For most of 2025, President Trump publicly and repeatedly pressured the Federal Reserve to cut interest rates far more aggressively than it was willing to, at one point demanding a rate as low as 1%, against a Fed rate that stood around 4.3%. When Fed Chair Jerome Powell largely resisted that pressure, Trump escalated dramatically: on August 25, 2025, he attempted to fire sitting Fed Governor Lisa Cook, citing unproven mortgage fraud allegations that never resulted in any actual charges.

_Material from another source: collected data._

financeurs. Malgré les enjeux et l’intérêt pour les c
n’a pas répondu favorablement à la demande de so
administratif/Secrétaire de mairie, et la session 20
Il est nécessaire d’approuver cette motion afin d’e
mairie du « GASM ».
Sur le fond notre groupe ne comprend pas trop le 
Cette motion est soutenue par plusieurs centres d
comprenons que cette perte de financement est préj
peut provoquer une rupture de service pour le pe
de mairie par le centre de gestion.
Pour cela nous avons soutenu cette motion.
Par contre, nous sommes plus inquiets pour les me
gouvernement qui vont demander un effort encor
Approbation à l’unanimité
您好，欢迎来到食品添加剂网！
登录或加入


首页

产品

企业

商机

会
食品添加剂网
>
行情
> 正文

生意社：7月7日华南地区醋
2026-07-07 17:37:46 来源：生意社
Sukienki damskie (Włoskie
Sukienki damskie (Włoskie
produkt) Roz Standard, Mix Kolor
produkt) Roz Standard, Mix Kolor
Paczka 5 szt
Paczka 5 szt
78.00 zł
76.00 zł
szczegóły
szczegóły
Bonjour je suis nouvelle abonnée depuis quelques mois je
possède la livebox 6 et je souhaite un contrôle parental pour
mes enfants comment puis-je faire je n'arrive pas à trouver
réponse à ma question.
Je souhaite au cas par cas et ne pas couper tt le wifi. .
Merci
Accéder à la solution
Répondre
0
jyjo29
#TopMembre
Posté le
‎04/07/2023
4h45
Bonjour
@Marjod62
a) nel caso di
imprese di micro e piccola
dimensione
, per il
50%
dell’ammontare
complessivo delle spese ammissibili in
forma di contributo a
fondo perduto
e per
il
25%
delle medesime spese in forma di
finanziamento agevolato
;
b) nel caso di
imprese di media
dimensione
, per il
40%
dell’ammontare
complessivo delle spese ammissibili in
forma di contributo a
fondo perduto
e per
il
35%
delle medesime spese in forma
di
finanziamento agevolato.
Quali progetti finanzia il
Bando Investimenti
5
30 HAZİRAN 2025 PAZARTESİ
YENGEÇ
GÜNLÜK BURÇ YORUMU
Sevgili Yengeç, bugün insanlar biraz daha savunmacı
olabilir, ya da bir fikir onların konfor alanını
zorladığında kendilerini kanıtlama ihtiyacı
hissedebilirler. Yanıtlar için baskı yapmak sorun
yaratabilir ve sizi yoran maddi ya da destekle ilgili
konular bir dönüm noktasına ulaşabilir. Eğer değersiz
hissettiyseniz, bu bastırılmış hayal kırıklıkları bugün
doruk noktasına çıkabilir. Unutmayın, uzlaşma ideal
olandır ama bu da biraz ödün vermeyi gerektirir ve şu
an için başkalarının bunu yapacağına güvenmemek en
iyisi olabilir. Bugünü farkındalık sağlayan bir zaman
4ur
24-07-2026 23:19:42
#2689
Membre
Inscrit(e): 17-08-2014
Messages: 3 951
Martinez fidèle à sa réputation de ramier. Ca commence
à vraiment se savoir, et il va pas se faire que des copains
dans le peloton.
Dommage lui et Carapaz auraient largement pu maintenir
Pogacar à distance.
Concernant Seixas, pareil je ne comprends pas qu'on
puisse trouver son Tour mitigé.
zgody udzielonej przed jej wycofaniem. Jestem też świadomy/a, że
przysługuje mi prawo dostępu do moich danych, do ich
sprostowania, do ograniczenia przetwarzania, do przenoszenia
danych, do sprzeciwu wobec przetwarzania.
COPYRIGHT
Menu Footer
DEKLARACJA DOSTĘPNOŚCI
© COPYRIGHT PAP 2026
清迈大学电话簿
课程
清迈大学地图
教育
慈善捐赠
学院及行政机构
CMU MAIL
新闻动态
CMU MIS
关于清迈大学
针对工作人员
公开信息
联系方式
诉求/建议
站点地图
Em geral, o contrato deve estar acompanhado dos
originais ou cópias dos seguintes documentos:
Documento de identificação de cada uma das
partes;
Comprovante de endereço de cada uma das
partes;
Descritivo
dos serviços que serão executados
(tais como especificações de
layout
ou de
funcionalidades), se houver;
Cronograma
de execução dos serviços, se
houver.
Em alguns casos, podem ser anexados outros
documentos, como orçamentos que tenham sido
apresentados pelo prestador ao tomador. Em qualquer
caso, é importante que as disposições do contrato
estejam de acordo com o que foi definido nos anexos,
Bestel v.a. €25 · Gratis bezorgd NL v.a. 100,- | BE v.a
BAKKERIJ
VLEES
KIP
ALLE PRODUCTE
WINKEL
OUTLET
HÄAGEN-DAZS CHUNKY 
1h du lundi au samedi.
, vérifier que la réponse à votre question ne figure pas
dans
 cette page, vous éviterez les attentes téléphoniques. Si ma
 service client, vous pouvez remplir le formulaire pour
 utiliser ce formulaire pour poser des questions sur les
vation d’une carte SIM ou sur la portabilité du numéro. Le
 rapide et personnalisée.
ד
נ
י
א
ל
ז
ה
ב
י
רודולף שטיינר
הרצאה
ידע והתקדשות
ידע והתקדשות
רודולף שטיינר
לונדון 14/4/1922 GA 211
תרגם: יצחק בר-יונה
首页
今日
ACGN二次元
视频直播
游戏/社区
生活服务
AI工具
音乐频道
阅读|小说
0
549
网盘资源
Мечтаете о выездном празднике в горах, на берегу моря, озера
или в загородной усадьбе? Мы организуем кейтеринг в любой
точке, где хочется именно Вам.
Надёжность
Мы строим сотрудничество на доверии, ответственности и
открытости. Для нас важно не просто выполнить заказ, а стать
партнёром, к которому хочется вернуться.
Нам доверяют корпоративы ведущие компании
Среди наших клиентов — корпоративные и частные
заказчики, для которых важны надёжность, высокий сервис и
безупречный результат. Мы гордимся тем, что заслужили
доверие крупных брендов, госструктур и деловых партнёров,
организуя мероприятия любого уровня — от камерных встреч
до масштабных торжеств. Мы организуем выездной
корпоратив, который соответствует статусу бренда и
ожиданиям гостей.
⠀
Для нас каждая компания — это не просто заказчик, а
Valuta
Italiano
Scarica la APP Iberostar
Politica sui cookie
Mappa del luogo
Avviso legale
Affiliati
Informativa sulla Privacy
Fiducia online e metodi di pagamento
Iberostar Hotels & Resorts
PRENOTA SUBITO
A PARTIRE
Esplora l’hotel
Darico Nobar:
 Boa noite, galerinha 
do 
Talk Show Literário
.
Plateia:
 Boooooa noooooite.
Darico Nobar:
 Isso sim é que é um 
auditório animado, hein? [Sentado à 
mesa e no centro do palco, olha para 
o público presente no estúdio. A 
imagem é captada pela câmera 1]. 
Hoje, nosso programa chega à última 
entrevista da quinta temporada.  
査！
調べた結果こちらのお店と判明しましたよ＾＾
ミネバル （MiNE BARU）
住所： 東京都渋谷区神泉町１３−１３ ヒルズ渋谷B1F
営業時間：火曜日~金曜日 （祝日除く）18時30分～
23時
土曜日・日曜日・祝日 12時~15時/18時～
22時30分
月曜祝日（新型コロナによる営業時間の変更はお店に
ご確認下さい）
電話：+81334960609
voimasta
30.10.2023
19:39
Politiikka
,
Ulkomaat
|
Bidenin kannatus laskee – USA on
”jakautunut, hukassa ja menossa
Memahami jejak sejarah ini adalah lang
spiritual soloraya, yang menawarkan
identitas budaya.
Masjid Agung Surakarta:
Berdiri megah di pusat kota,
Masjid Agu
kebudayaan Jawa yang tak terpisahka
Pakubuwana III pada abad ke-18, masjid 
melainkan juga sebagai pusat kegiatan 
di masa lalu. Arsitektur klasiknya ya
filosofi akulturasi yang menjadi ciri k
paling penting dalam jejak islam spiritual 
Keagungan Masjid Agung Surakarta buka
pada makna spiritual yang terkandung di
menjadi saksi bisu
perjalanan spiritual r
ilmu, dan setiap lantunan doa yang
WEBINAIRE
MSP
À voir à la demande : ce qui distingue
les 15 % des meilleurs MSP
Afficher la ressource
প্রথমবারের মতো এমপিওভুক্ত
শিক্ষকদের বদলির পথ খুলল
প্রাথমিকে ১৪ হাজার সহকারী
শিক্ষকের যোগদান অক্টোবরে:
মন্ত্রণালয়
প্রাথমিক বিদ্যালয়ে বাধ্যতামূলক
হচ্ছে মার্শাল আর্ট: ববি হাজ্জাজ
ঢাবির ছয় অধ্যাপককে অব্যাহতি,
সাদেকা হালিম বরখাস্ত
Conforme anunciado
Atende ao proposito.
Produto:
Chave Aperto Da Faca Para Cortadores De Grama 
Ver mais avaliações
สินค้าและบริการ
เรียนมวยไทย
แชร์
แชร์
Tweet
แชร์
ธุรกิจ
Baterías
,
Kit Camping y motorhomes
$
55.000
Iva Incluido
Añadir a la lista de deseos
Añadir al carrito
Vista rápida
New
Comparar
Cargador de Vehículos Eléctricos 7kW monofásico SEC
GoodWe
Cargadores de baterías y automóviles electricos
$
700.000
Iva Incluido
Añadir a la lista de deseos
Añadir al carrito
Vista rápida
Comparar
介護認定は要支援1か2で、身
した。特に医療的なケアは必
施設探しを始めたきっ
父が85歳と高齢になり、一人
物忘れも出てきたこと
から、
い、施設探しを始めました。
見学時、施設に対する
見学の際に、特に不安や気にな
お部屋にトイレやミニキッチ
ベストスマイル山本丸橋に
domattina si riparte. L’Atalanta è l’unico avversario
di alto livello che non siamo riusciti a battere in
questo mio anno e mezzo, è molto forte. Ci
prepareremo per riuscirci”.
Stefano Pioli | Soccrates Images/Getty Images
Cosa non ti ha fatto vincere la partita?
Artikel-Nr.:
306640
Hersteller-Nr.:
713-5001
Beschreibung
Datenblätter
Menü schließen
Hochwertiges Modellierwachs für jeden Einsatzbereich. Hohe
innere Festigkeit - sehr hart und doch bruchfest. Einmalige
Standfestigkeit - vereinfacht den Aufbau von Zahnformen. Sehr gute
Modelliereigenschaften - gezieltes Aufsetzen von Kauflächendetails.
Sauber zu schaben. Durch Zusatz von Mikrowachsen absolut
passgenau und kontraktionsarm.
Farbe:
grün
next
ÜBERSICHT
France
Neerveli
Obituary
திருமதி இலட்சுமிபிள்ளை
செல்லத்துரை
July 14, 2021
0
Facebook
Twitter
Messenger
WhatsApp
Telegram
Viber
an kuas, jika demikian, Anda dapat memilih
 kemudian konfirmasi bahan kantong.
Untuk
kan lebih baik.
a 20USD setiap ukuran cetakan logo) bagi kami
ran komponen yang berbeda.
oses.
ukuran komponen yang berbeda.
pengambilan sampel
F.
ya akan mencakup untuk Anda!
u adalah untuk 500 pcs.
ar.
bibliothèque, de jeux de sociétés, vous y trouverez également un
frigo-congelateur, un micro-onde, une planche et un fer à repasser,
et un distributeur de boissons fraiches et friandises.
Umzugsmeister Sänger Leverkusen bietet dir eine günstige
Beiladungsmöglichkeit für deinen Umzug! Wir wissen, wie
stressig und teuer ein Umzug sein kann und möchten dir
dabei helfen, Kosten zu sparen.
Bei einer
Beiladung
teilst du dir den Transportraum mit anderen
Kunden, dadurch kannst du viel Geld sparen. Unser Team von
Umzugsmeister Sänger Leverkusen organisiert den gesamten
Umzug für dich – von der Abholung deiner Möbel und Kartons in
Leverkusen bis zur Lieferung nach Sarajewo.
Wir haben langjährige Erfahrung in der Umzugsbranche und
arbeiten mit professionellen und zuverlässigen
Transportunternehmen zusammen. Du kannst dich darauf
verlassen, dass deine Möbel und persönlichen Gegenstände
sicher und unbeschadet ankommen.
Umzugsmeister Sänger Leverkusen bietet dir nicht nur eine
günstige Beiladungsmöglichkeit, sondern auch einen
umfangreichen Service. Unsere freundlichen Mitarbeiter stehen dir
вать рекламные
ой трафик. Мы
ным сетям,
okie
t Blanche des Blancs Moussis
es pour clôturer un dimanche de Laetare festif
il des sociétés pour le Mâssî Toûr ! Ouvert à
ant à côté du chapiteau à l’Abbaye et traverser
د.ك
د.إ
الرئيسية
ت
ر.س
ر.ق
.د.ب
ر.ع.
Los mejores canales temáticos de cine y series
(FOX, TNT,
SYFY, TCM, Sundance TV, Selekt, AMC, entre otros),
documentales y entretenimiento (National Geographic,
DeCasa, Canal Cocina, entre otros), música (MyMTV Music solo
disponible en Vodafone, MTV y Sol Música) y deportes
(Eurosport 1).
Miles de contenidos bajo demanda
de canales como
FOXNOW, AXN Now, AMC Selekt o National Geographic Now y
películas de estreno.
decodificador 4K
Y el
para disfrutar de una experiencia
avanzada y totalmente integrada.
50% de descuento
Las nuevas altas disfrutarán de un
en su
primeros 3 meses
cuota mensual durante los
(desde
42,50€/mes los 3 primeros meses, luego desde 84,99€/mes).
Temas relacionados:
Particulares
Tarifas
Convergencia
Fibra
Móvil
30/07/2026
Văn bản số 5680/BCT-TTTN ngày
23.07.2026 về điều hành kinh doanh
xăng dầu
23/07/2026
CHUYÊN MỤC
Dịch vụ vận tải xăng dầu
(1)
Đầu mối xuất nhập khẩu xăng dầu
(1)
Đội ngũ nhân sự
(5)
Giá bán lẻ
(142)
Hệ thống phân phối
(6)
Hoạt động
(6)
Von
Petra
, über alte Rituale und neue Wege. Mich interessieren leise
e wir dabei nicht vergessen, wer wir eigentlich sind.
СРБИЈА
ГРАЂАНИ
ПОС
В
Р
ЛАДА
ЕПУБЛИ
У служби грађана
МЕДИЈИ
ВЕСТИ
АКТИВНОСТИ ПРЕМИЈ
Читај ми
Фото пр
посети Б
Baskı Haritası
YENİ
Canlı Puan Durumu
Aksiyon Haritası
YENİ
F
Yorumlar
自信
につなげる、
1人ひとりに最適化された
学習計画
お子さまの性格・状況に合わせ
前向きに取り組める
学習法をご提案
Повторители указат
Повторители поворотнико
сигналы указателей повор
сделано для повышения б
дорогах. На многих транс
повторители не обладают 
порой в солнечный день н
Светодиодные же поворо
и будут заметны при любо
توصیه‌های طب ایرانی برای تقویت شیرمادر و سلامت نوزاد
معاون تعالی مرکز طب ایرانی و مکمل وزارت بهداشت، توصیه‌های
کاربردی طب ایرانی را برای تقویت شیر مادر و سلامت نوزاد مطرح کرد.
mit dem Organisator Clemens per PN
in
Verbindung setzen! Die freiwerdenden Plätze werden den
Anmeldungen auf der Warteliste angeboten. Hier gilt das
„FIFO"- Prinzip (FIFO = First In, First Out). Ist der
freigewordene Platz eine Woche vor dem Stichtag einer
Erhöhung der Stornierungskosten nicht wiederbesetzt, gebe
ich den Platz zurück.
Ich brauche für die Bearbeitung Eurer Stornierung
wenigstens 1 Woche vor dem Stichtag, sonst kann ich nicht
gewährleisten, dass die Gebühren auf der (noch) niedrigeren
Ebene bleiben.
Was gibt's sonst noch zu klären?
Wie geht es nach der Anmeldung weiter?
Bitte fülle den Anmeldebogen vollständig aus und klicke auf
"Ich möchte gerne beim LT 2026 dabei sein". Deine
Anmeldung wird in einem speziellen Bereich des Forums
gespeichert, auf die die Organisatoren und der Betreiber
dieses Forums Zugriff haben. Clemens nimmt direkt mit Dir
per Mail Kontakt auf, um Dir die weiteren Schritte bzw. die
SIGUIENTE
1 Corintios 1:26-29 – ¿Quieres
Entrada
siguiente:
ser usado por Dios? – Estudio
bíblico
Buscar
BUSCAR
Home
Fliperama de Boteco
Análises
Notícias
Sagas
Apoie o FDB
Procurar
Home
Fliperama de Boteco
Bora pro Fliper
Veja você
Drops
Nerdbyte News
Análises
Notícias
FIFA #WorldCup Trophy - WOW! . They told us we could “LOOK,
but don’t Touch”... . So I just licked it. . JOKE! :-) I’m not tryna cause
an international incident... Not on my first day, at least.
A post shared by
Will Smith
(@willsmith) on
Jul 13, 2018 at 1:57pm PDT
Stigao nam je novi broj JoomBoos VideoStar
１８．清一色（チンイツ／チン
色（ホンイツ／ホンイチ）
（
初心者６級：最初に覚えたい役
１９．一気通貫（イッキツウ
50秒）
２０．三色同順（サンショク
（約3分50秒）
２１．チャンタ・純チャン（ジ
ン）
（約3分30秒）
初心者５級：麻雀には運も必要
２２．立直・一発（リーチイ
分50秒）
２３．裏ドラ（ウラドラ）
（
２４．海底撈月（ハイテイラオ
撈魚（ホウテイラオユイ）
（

This was, by every account, unprecedented: no president had ever fired a sitting Federal Reserve governor in the central bank's 112-year history. The case moved rapidly through the courts, a federal judge and then a federal appeals court both rejected Trump's attempt to remove Cook, and the administration escalated to the Supreme Court in an emergency appeal. On June 29, 2026, the Supreme Court ruled 5-4 against the president, finding that Cook had not been given the due process legally required before removal.
The stakes here extended far past Cook individually. Justice Brett Kavanaugh reportedly warned that ruling for Trump would have set a precedent allowing any president to remove Fed officials by citing "trivial or inconsequential or old allegations that are very difficult to disprove," effectively ending the Fed's practical independence from White House pressure on interest rate decisions.
Financial commentators framed the ruling in similarly stark terms: Glenmede's Michael Reynolds wrote that Fed independence "underpins the credibility of the dollar" and Americans' confidence in stable prices, while a separate Fortune analysis specifically linked the ruling to protecting U.S. Treasury bond markets from the kind of instability that can follow when investors doubt a central bank's independence from political pressure.
Even after losing at the Supreme Court, Trump's allies quickly renewed efforts to reshape the Fed's Board of Governors, according to Fortune reporting from July 2026, actively exploring other paths to remove board members and clear room for additional Trump appointments. Cook remains a specific target of these ongoing efforts, and former Chair Jerome Powell, whose term as chair ended but who chose to remain on as a governor (denying Trump the ability to replace him with another appointment, potentially until 2028), also remains a focus.
Fed independence advocates generally argue that insulating interest rate decisions from short-term political pressure is essential to maintaining low, stable inflation and market confidence, pointing to decades of established economic research and international central banking practice supporting this structure, and view the Cook ruling as a critical, correctly-decided defense of that principle. Critics of the current structure generally argue that unelected officials wielding enormous influence over the economy should face more direct political accountability, especially when their policy choices, like keeping rates elevated, have real, immediate effects on everyday borrowing costs for ordinary Americans. Even many economists who strongly support Fed independence in principle acknowledge the current situation has created a genuine, unresolved problem: the public increasingly cannot fully distinguish between the Fed's independent economic judgment and decisions shaped, even indirectly, by fear of the kind of unprecedented political pressure just witnessed.